WORK TASK ▸
Copy everything in the listing below word for word, apart from any images.

INFORMATION PROVIDED Start Marker

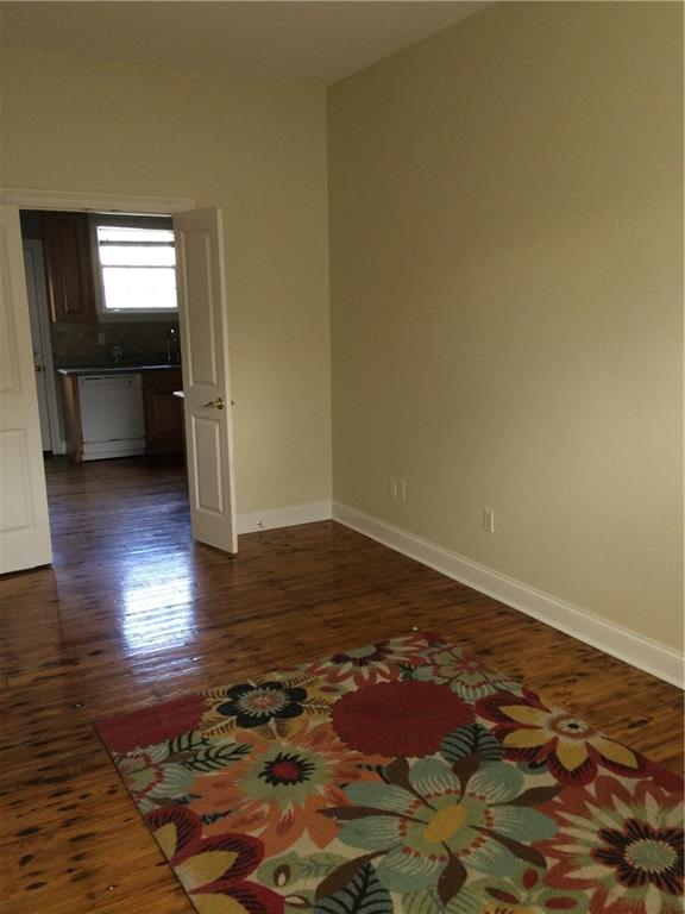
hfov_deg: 48.2
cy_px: 457
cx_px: 342
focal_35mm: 29
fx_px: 765
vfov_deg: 61.7
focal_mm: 4.15
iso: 160
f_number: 2.2
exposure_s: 1/20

INFORMATION PROVIDED End Marker

RESULT OF THIS EXERCISE ▸
hfov_deg: 48.2
cy_px: 457
cx_px: 342
focal_35mm: 29
fx_px: 765
vfov_deg: 61.7
focal_mm: 4.15
iso: 160
f_number: 2.2
exposure_s: 1/20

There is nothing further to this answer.